The genomic and adaptive consequences of extreme, human-mediated population decline

The consequences of severe population decline in wild organisms are poorly understood. Survival of species experiencing such declines may be hampered by a limited ability to adapt to changing environments, reduced fertility and greater susceptibility to disease - all stemming from low genetic diversity. When applied to systems that have experienced population bottlenecks as a result of human activities, genomic tools allow us to examine the genomic consequences in terms of inbreeding, genetic load, disease resistance and adaptability.

Our aim is to understand the consequences of extreme, rapid population decline using an example of drastic human intervention in which the fish stocks of entire lakes were eradicated and repopulated.

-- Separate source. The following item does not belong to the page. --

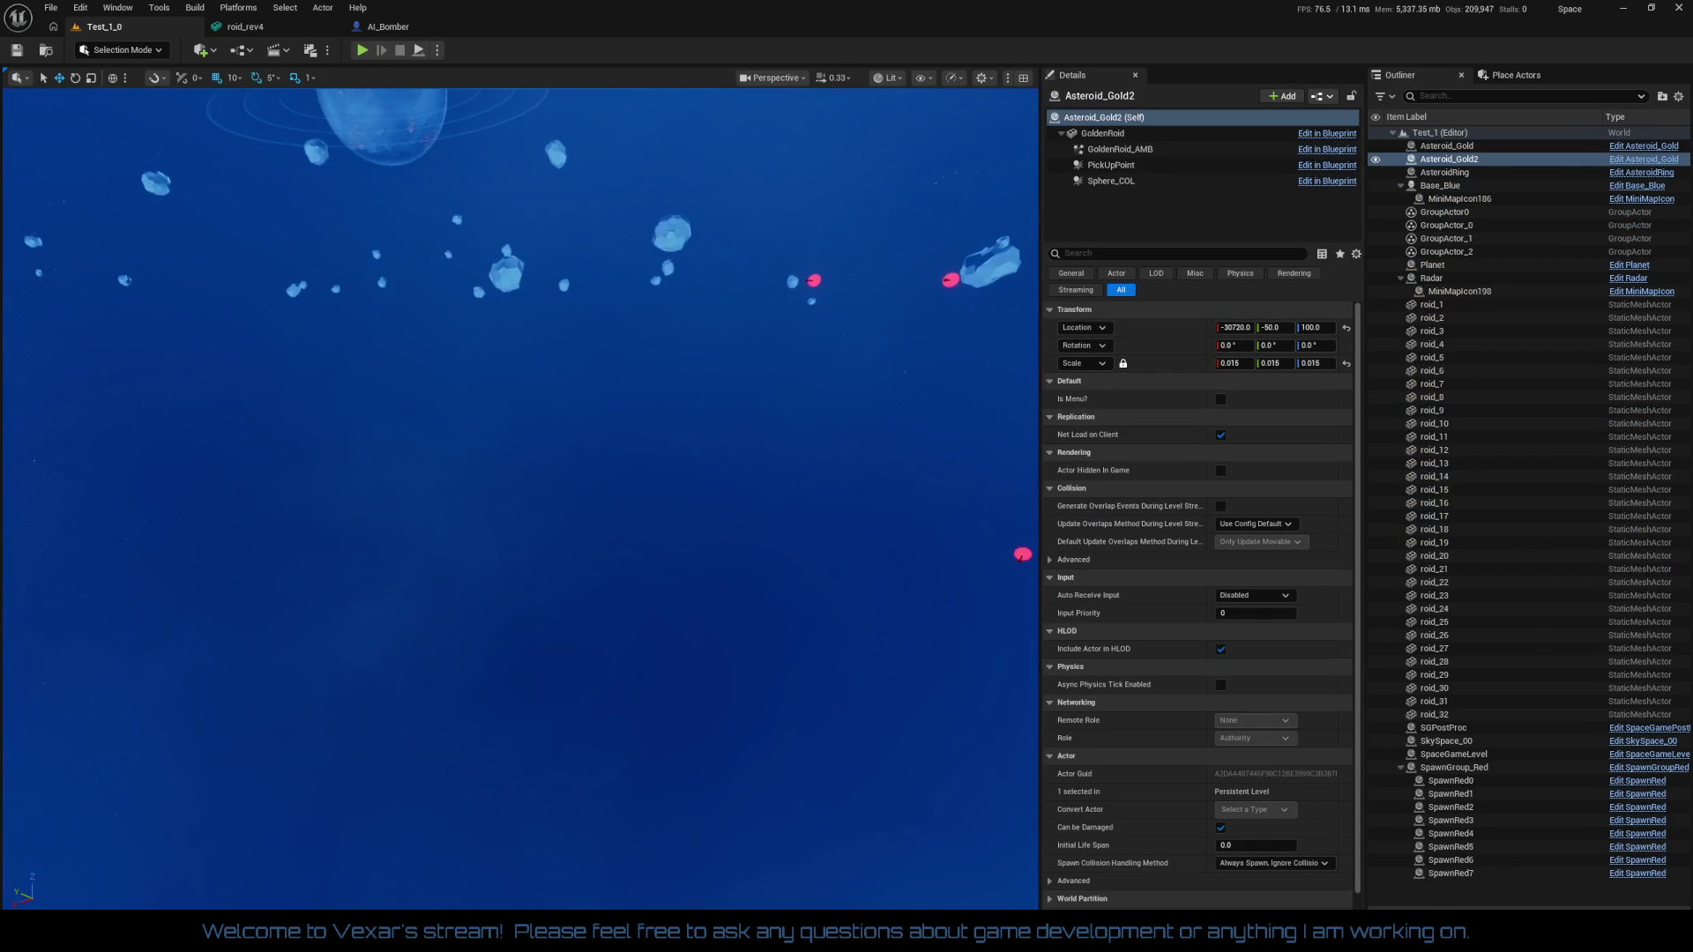
{"action": "left_click_drag", "start_coordinate": [704, 510], "coordinate": [732, 510]}
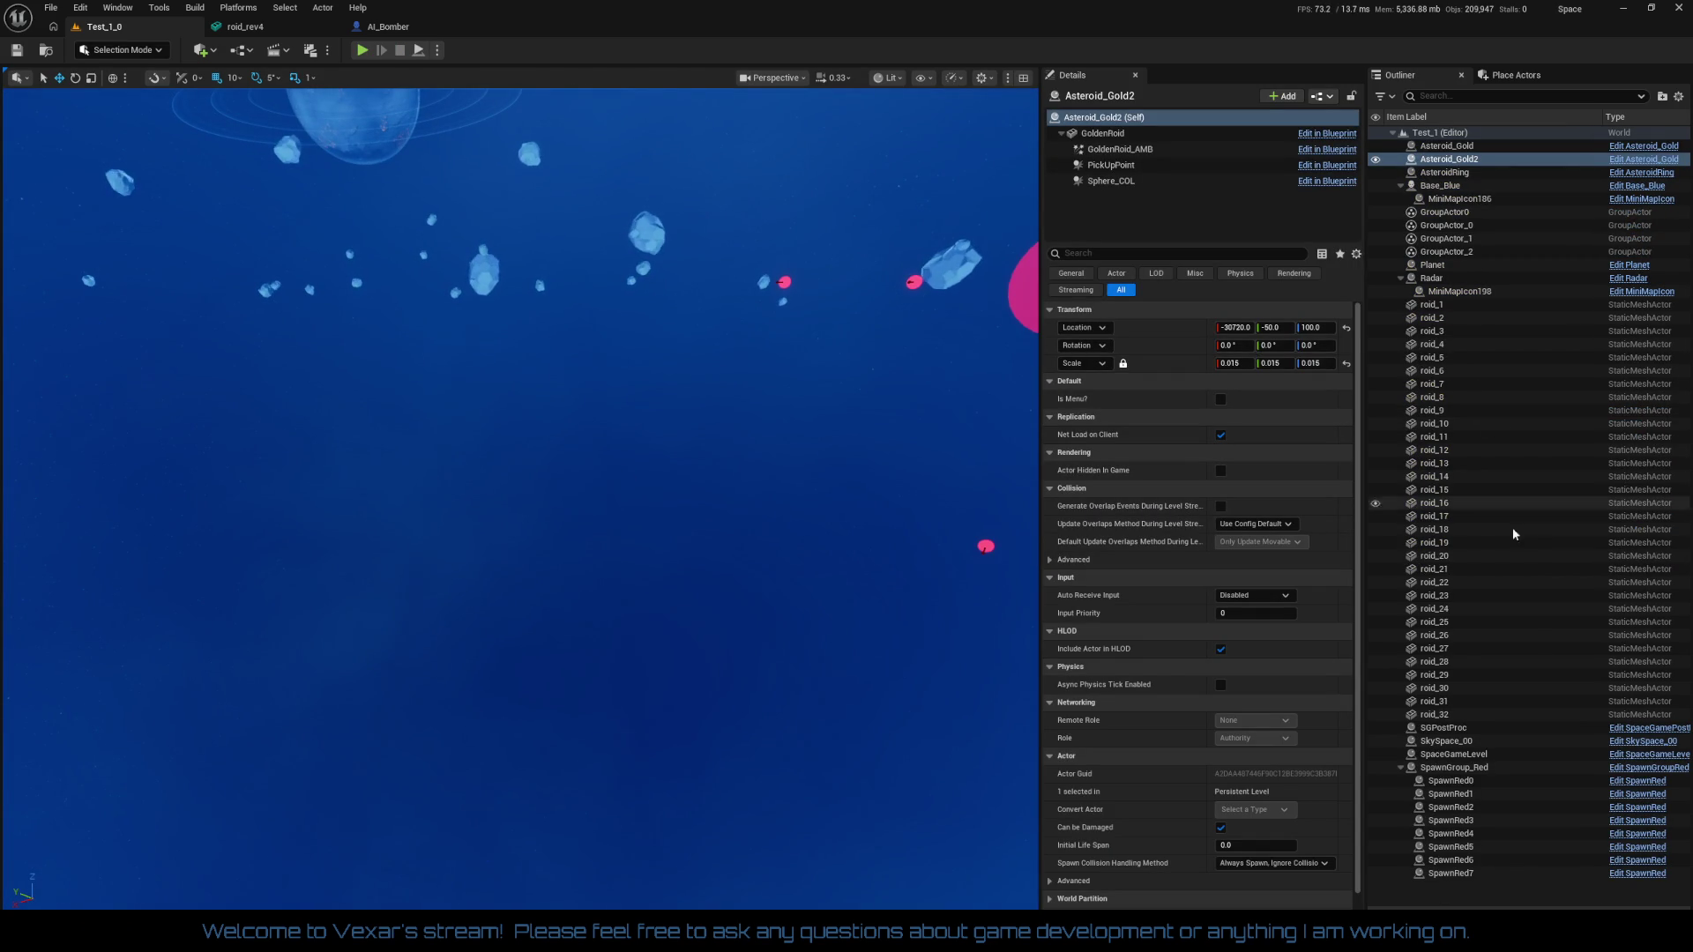
{"action": "left_click", "coordinate": [1436, 305]}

The introduction of the salmonid ectoparasite Gyrodactylus salaris to Norway resulted in the collapse of wild Atlantic salmon populations. Consequently, authorities applied Rotenone - a broad-spectrum biocide - to entire river catchments to kill all fish hosts. Once treated, waterways are restocked with uninfected captive-bred juveniles from local fish stocks.

In 2012 the Fusta catchment (four linearly-connected sub-arctic lakes) underwent a rotenone program. Prior to treatment, fish communities included inter-lake migratory brown trout. Genetic assessment revealed significant population structure and a high proportion of anadromous trout caught at sea could be assigned to Fusta populations.

Furthermore, these analyses detected loci under selection suggesting local adaptation across the system. Brown trout and the anadromous form, in particular, have experienced substantial declines in recent years and such treatments may threaten the genetic health of brown trout.

This system represents a unique opportunity to understand (i) the impact of extreme bottlenecks on the genome of a species, (ii) how loss of genetic diversity influences immunity to parasites and (iii) the processes by which rapid adaptation occurs in genetically depauperate populations.